* TEXTO FORNECIDO *
Rufino Tamayo
"Animales". Rufino Tamayo, 1941

O Império nega sua própria existência. Não existe como império, mas apenas como benevolência, com a missão de difundir os direitos humanos e o desenvolvimento sustentável em todo o mundo. No entanto, essa perspectiva não significa nada em Havana nem em Caracas, onde “direitos humanos” passou a significar mudança de regime e onde “desenvolvimento sustentável” passou a significar o estrangulamento de seu povo por meio de sanções e bloqueios. É do ponto de vista das vítimas do império que vem a clareza.

O presidente dos EUA, Joe Biden, sediará a Cúpula das Américas em junho, onde espera aprofundar a hegemonia de Washington sobre as Américas. O governo dos Estados Unidos entende que seu projeto de hegemonia enfrenta uma crise existencial causada pelas fragilidades do sistema político e da economia  estadunidenses, com recursos limitados disponíveis para investimentos em seu próprio país, quanto mais no resto do mundo. Ao mesmo tempo, a hegemonia dos EUA enfrenta um sério desafio da China, cuja Iniciativa do Cinturão e Rota (ICR) tem sido vista em grande parte da América Latina e do Caribe como uma alternativa à agenda de austeridade do Fundo Monetário Internacional (FMI). Em vez de trabalhar junto com os investimentos chineses, os EUA estão ansiosos para usar qualquer meio para impedir que a China se envolva com países das Américas. Nesse eixo, os EUA revitalizaram a Doutrina Monroe. Essa política, que completará dois séculos no ano que vem, afirma que as Américas são o domínio dos Estados Unidos, sua “esfera de influência” e seu “quintal” (embora Biden tenha tentado ser fofo chamando a região de “Jardim da frente”).

* TAREFA ESCRITA 1 *
No artigo sobre a hegemonia dos EUA nas Américas, de que nome Biden chamou a região?
* TAREFA ESCRITA 2 *
Reproduza do artigo sobre a hegemonia dos EUA nas Américas tudo o que vai desde "O Império nega" até "vem a clareza.".
* TAREFA ESCRITA 3 *
Dê continuidade ao artigo sobre a hegemonia dos EUA nas Américas a partir do ponto em que ele termina.
Os registros que vêm depois do artigo são um material independente dele.

[Dados de texto extraídos das páginas]

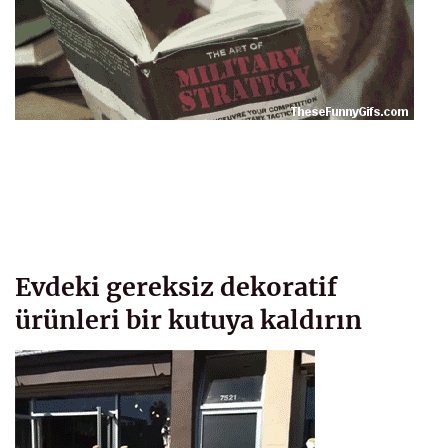
Evdeki gereksiz dekoratif
ürünleri bir kutuya kaldırın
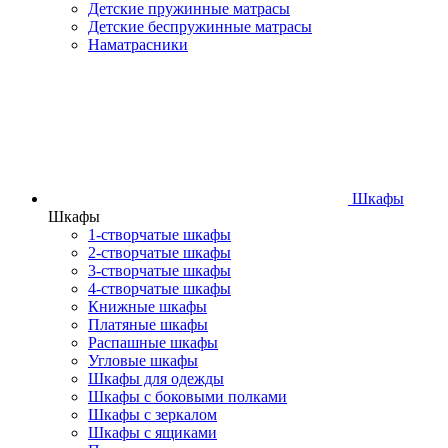
Детские пружинные матрасы
Детские беспружинные матрасы
Наматрасники
Шкафы
Шкафы
1-створчатые шкафы
2-створчатые шкафы
3-створчатые шкафы
4-створчатые шкафы
Книжные шкафы
Платяные шкафы
Распашные шкафы
Угловые шкафы
Шкафы для одежды
Шкафы с боковыми полками
Шкафы с зеркалом
Шкафы с ящиками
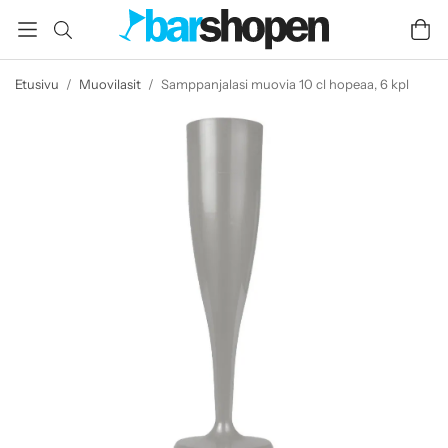
Etusivu
/
Muovilasit
/
Samppanjalasi muovia 10 cl hopeaa, 6 kpl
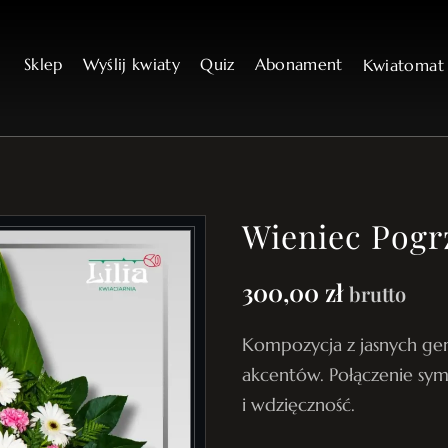
Sklep
Wyślij kwiaty
Quiz
Abonament
Kwiatoma
Wieniec Pogr
300,00
zł
brutto
Kompozycja z jasnych ge
akcentów. Połączenie sym
i wdzięczność.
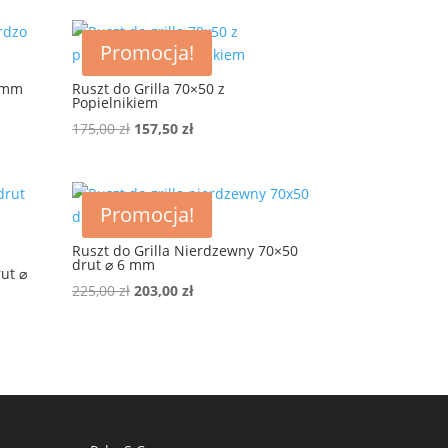
110,00 zł.
99,00 zł.
Promocja!
5 mm
Ruszt do Grilla 70×50 z
Popielnikiem
Pierwotna
Aktualna
175,00
zł
157,50
zł
cena
cena
wynosiła:
wynosi:
175,00 zł.
157,50 zł.
Promocja!
Ruszt do Grilla Nierdzewny 70×50
drut ⌀ 6 mm
rut ⌀
Pierwotna
Aktualna
225,00
zł
203,00
zł
cena
cena
wynosiła:
wynosi:
225,00 zł.
203,00 zł.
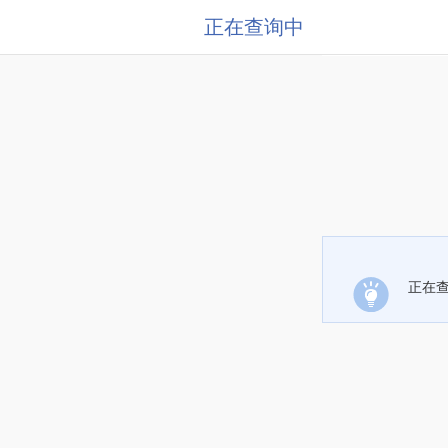
正在查询中
正在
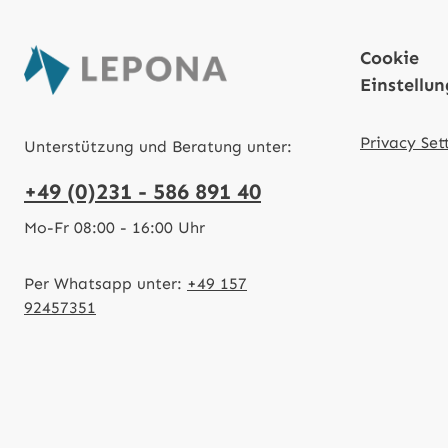
Cookie
Einstellu
Privacy Set
Unterstützung und Beratung unter:
+49 (0)231 - 586 891 40
Mo-Fr 08:00 - 16:00 Uhr
Per Whatsapp unter:
+49 157
92457351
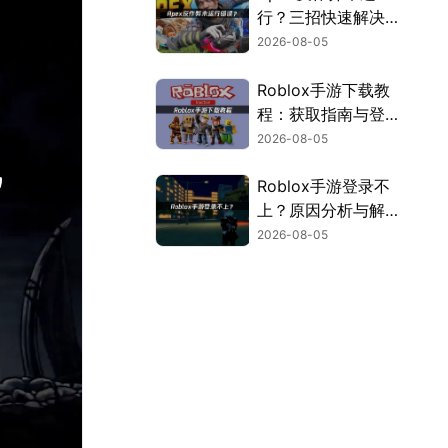
行？三招快速解决方
案！
2026-08-05
Roblox手游下载教
程：获取指南与登录
解决方案！
2026-08-05
Roblox手游登录不
上？原因分析与解决
方案！
2026-08-05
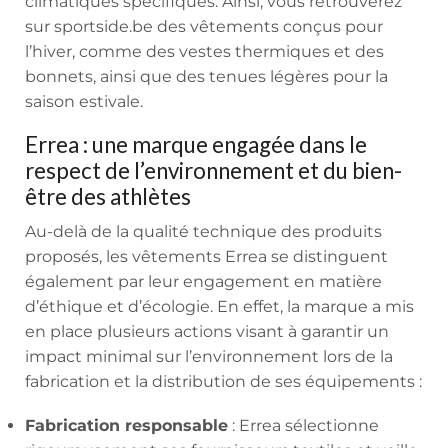
climatiques spécifiques. Ainsi, vous retrouverez
sur sportside.be des vêtements conçus pour
l’hiver, comme des vestes thermiques et des
bonnets, ainsi que des tenues légères pour la
saison estivale.
Errea : une marque engagée dans le
respect de l’environnement et du bien-
être des athlètes
Au-delà de la qualité technique des produits
proposés, les vêtements Errea se distinguent
également par leur engagement en matière
d’éthique et d’écologie. En effet, la marque a mis
en place plusieurs actions visant à garantir un
impact minimal sur l’environnement lors de la
fabrication et la distribution de ses équipements :
Fabrication responsable
: Errea sélectionne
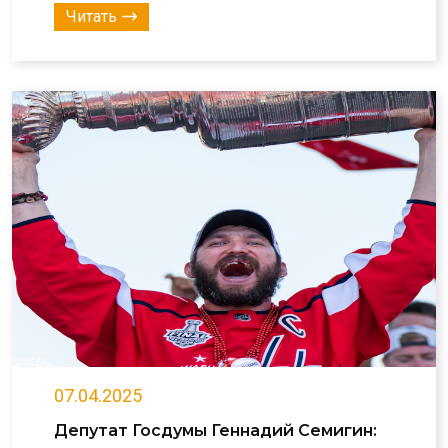
Читать
07.04.2025
Депутат Госдумы Геннадий Семигин:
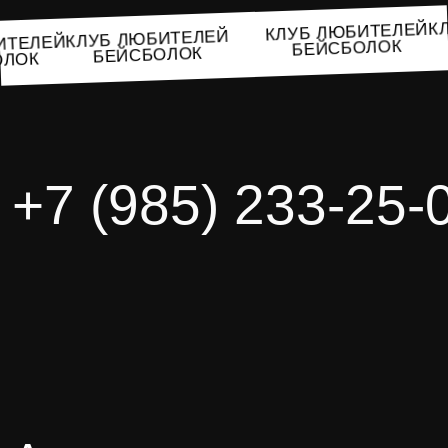
КЛУБ ЛЮБИТЕЛЕЙ
КЛУБ ЛЮБИТЕЛЕЙ
ЮБИТЕЛЕЙ
БЕЙСБОЛОК
БЕЙСБОЛОК
БОЛОК
+7 (985) 233-25-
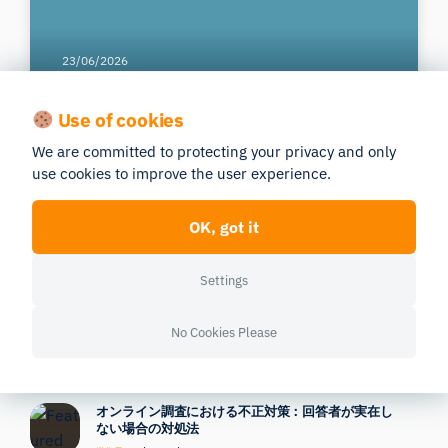
23/06/2026
1 min read
学術界
iMotions Lab 活用のコツとテクニッ
Use of cookies
ク：第1巻
We are committed to protecting your privacy and only
use cookies to improve the user experience.
Affectiva Emotion SDKがAndroidで利用可能になり
OK, got it
ました
1 min read
Settings
11/06/2026
新たな「痛み」と「あくび」の指標
No Cookies Please
1 min read
学術界
11/06/2026
オンライン調査における不正対策：回答者が実在し
ない場合の対処法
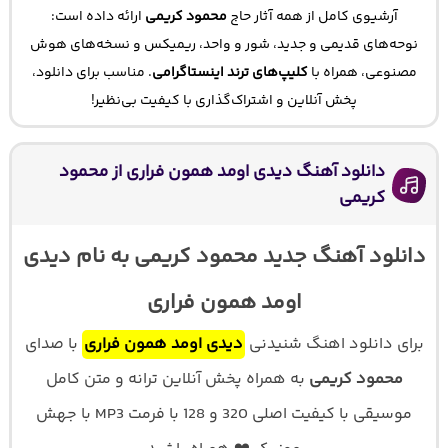
آرشیوی کامل از همه آثار حاج
محمود کریمی
ارائه داده است:
نوحه‌های قدیمی و جدید، شور و واحد، ریمیکس و نسخه‌های هوش
مصنوعی، همراه با
کلیپ‌های ترند اینستاگرامی
. مناسب برای دانلود،
پخش آنلاین و اشتراک‌گذاری با کیفیت بی‌نظیر!
دانلود آهنگ دیدی اومد همون فراری از محمود
کریمی
دانلود آهنگ جدید محمود کریمی به نام دیدی
اومد همون فراری
برای دانلود اهنگ شنیدنی
دیدی اومد همون فراری
با صدای
محمود کریمی
به همراه پخش آنلاین ترانه و متن کامل
موسیقی با کیفیت اصلی 320 و 128 با فرمت MP3 با جهش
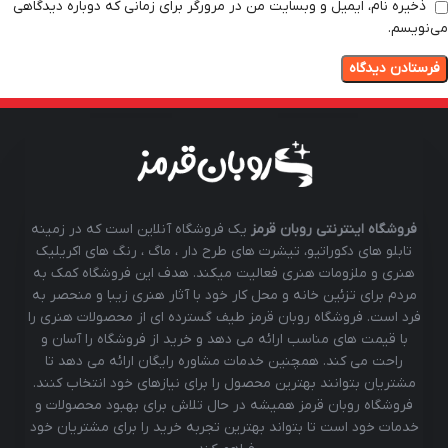
ذخیره نام، ایمیل و وبسایت من در مرورگر برای زمانی که دوباره دیدگاهی
می‌نویسم.
فروشگاه اینترنتی روبان قرمز
یک فروشگاه آنلاین است که در زمینه
تابلو های دکوراتیو، تیشرت های طرح دار ، ماگ ، رنگ های اکریلیک
هنری و ملزومات هنری فعالیت میکند. هدف این فروشگاه کمک به
مردم برای تزئین خانه و محل کار خود با آثار هنری زیبا و منحصر به
فرد است. فروشگاه روبان قرمز طیف گسترده ای از محصولات هنری را
با قیمت های مناسب ارائه می دهد و خرید از فروشگاه را آسان و
راحت می کند. همچنین خدمات مشاوره رایگان ارائه می دهد تا
مشتریان بتوانند بهترین محصول را برای نیازهای خود انتخاب کنند.
فروشگاه روبان قرمز همیشه در حال تلاش برای بهبود محصولات و
خدمات خود است تا بتواند بهترین تجربه خرید را برای مشتریان خود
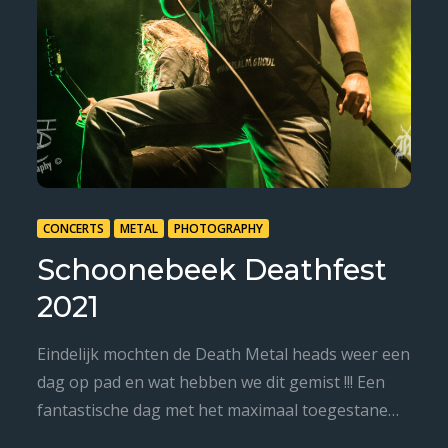
CONCERTS
METAL
PHOTOGRAPHY
Schoonebeek Deathfest
2021
Eindelijk mochten de Death Metal heads weer een
dag op pad en wat hebben we dit gemist !!! Een
fantastische dag met het maximaal toegestane…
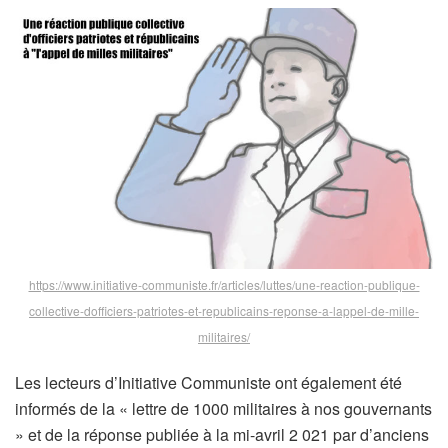
https://www.initiative-communiste.fr/articles/luttes/une-reaction-publique-
collective-dofficiers-patriotes-et-republicains-reponse-a-lappel-de-mille-
militaires/
Les lecteurs d’Initiative Communiste ont également été
informés de la « lettre de 1000 militaires à nos gouvernants
» et de la réponse publiée à la mi-avril 2 021 par d’anciens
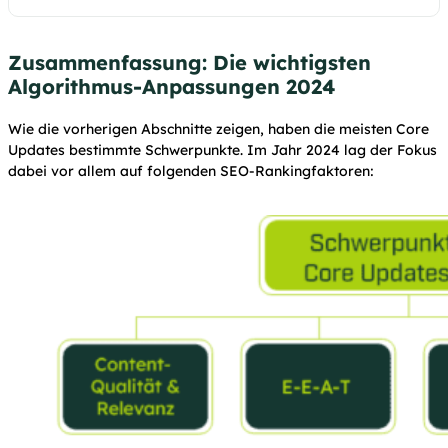
Zusammenfassung: Die wichtigsten
Algorithmus-Anpassungen 2024
Wie die vorherigen Abschnitte zeigen, haben die meisten Core
Updates bestimmte Schwerpunkte. Im Jahr 2024 lag der Fokus
dabei vor allem auf folgenden SEO-Rankingfaktoren:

* RESPOSTA 1 *
De “Jardim da frente”.

* RESPOSTA 2 *
O Império nega sua própria existência. Não existe como império, mas apenas como benevolência, com a missão de difundir os direitos humanos e o desenvolvimento sustentável em todo o mundo. No entanto, essa perspectiva não significa nada em Havana nem em Caracas, onde “direitos humanos” passou a significar mudança de regime e onde “desenvolvimento sustentável” passou a significar o estrangulamento de seu povo por meio de sanções e bloqueios. É do ponto de vista das vítimas do império que vem a clareza.

* RESPOSTA 3 *
“A hegemonia dos EUA enfrenta um sério desafio da China, cuja Iniciativa do Cinturão e Rota (ICR) tem sido vista em grande parte da América Latina e do Caribe como uma alternativa à agenda de austeridade do Fundo Monetário Internacional (FMI)”

Junto com a Assembleia Internacional dos Povos, desenvolvemos um alerta vermelho sobre dois instrumentos do poder estadunidense – a Organização dos Estados Americanos e a Cúpula das Américas – bem como o desafio que os EUA enfrentam ao tentar impor sua hegemonia na região. O alerta vermelho é apresentado abaixo e está disponível aqui como PDF. Leia, discuta e compartilhe.

O que é a Organização dos Estados Americanos?

A Organização dos Estados Americanos (OEA) foi formada em Bogotá, Colômbia, em 1948, pelos Estados Unidos e seus aliados. Embora a Carta da OEA invoque a retórica do multilateralismo e da cooperação, a organização tem sido usada como ferramenta para lutar contra o comunismo no hemisfério e para impor uma agenda dos Estados Unidos aos países do continente. Aproximadamente metade dos fundos para a OEA e 80% dos fundos para a Comissão Interamericana de Direitos Humanos (CIDH), um órgão autônomo da OEA, vêm dos EUA. Vale notar que – apesar de fornecer a maior parte de seu orçamento – os EUA não ratificaram nenhum dos tratados da CIDH.

A OEA mostrou suas verdadeiras cores após a Revolução Cubana (1959). Em 1962, em uma reunião em Punta del Este (Uruguai), Cuba – membro fundador da OEA – foi expulsa da organização. A declaração da reunião afirmou que “os princípios do comunismo são incompatíveis com os princípios do sistema interamericano”. Em resposta, Fidel Castro chamou a OEA de “Ministério das Colônias dos EUA”.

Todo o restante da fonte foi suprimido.